● 課題と演習
a – 離婚についての本文抜粋によれば、モラハラはどのような場所で行われることが多いか。
b – 離婚についての本文抜粋の「次に、最近、多くの人が「モラ」から「う自覚がない場合が多いです。」までを、「パートナー」を「配偶者」に置き換えて書き直せ。

● 本文抜粋
****************

なぜなら、暴力を受けたことを理由として離婚請求をする場合、パートナーが暴力をした事実自体を否定したり、けがの程度について争うことがよくあるからです。

次に、最近、多くの人が「モラルハラスメント(モラハラ)」という言葉を知るようになり、モラルハラスメントを受けているので離婚したい、という相談をよく受けます。
ですが、モラルハラスメントは自宅など、第三者のいないところで行われることが多いですし、モラハラをしているパートナーは、モラハラをしているという自覚がない場合が多いです。

そのため、モラハラを理由として離婚を請求する場合、パートナーが争うことが多く、モラハラを受けた証拠を残すことが非常に重要です。

性格の不一致を理由とする場合

パートナーとの性格の不一致、結婚観、生活観の違いから、離婚をしたいという相談もよく受けます。

ですが、結婚したとはいえ他人同士が共同で生活するのですから、性格の不一致、結婚観、生活観の違いは多かれ少なかれ、どの夫婦にもあるものです。
そのため、性格の不一致、結婚観、生活観の違いだけで離婚請求をしても、裁判官が婚姻関係が破綻している、と判断する可能性は非常に低い、と言われています。

ただ、性格の不一致等、パートナーと考え方や気持が合わないことを理由として離婚を希望する方は多いので、そのようなケースでは、協議離婚や調停離婚で解決することをお勧めしています。

****************

● データ部分

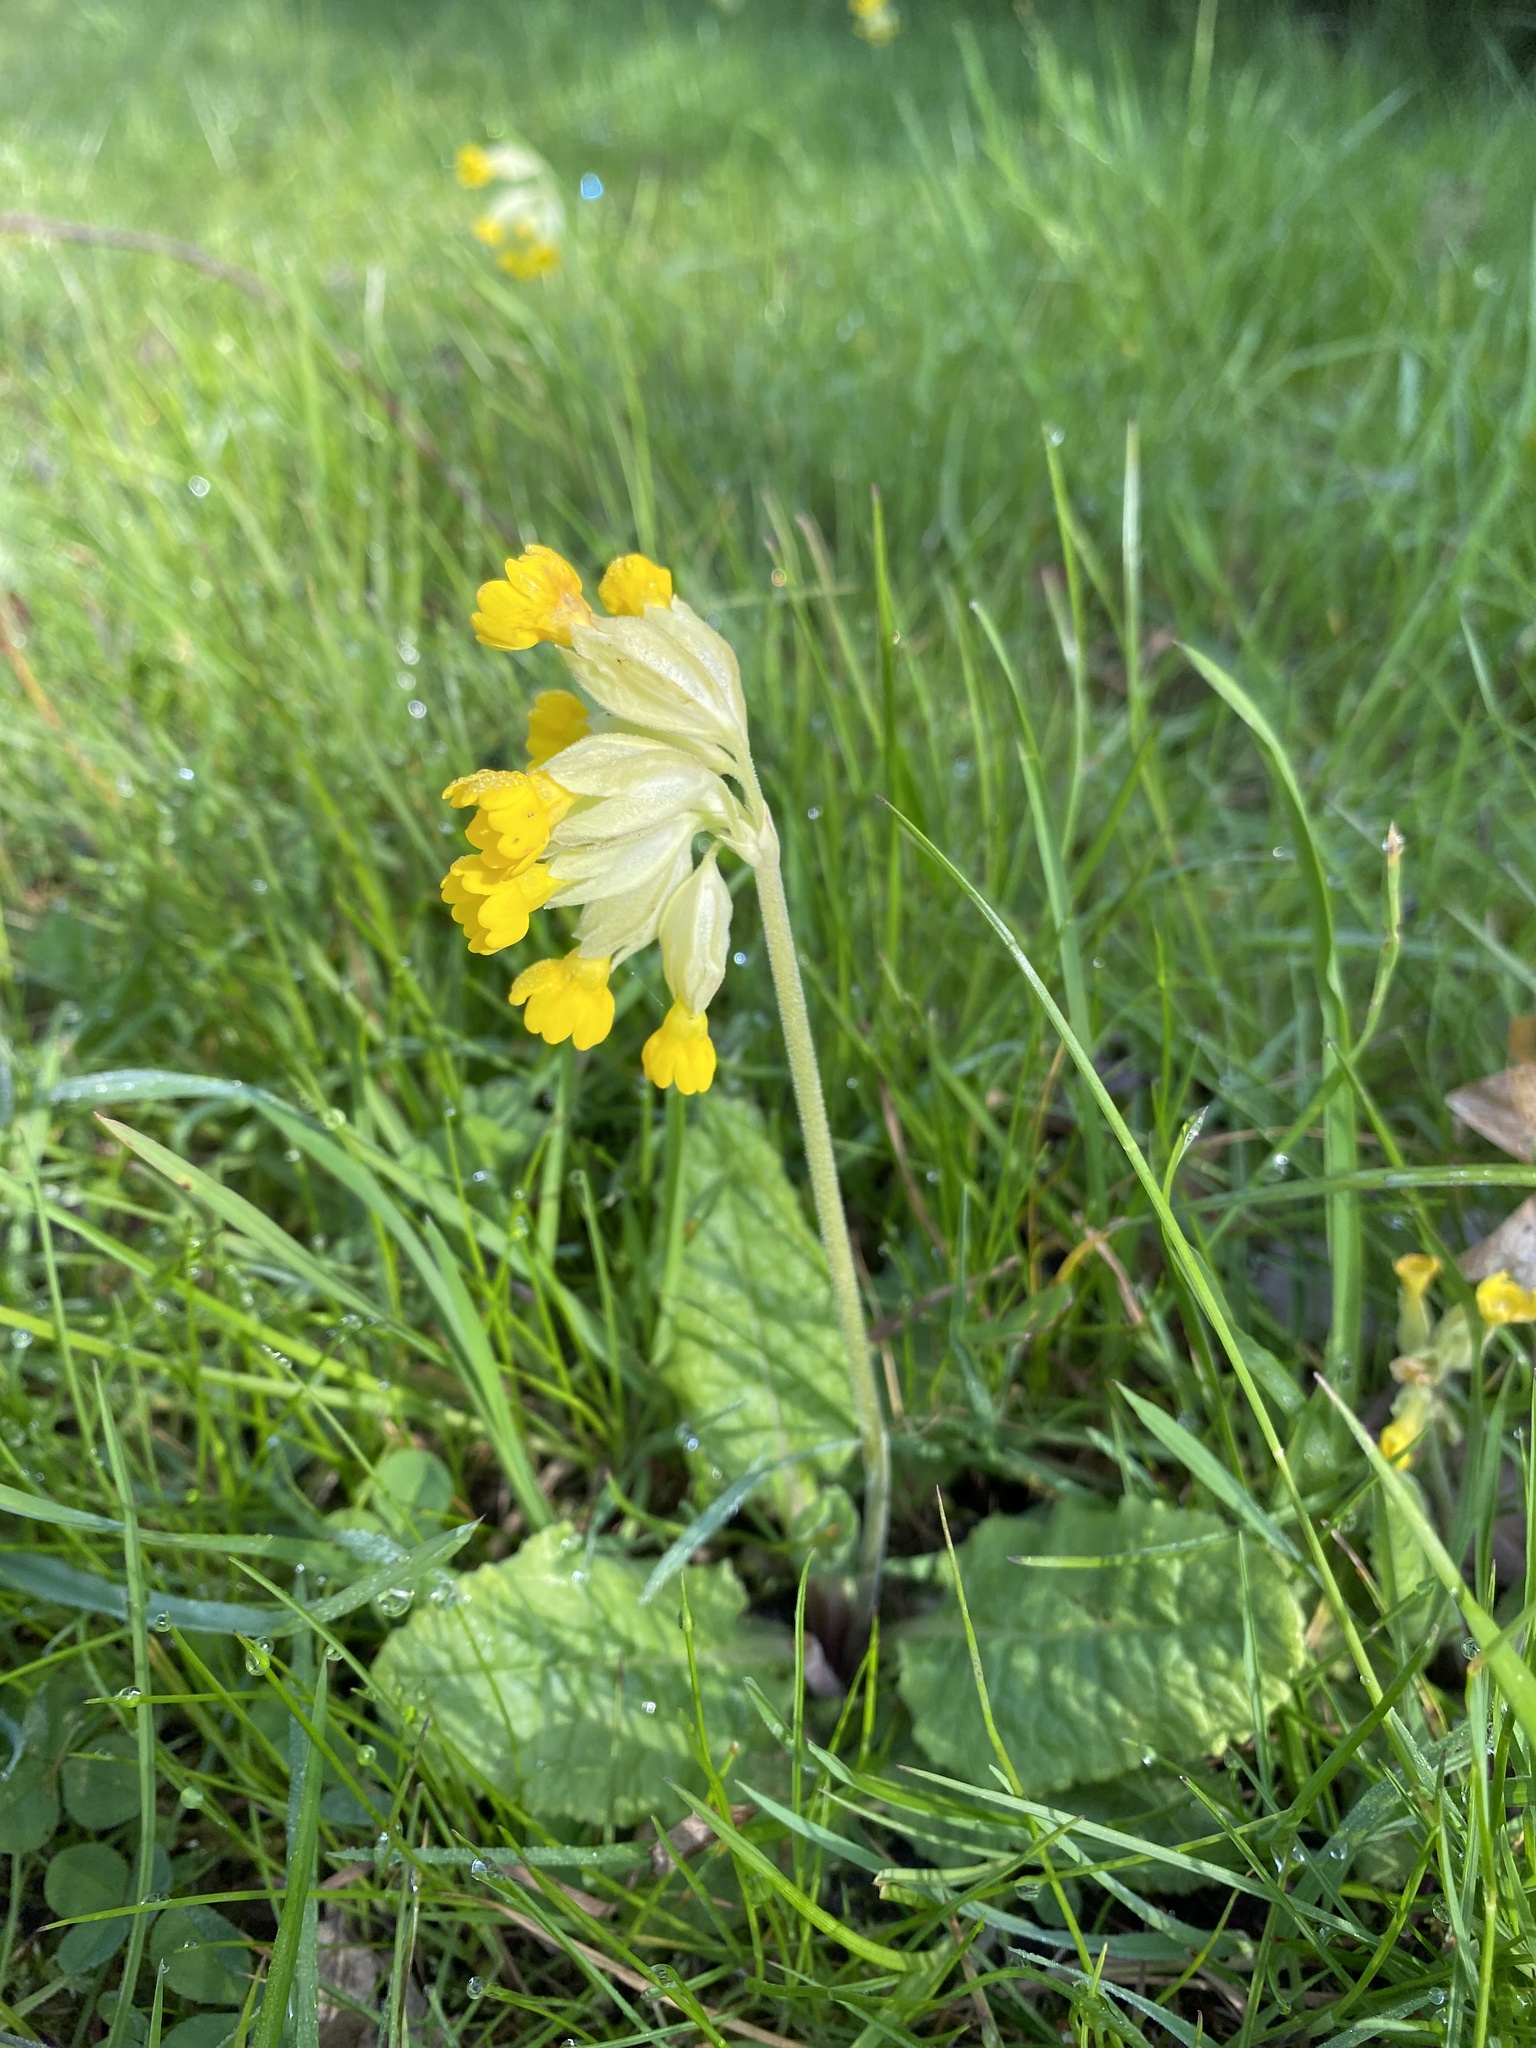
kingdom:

****************

● 回答
a – 自宅など、第三者のいないところで行われることが多い。

b –
次に、最近、多くの人が「モラルハラスメント(モラハラ)」という言葉を知るようになり、モラルハラスメントを受けているので離婚したい、という相談をよく受けます。
ですが、モラルハラスメントは自宅など、第三者のいないところで行われることが多いですし、モラハラをしている配偶者は、モラハラをしているという自覚がない場合が多いです。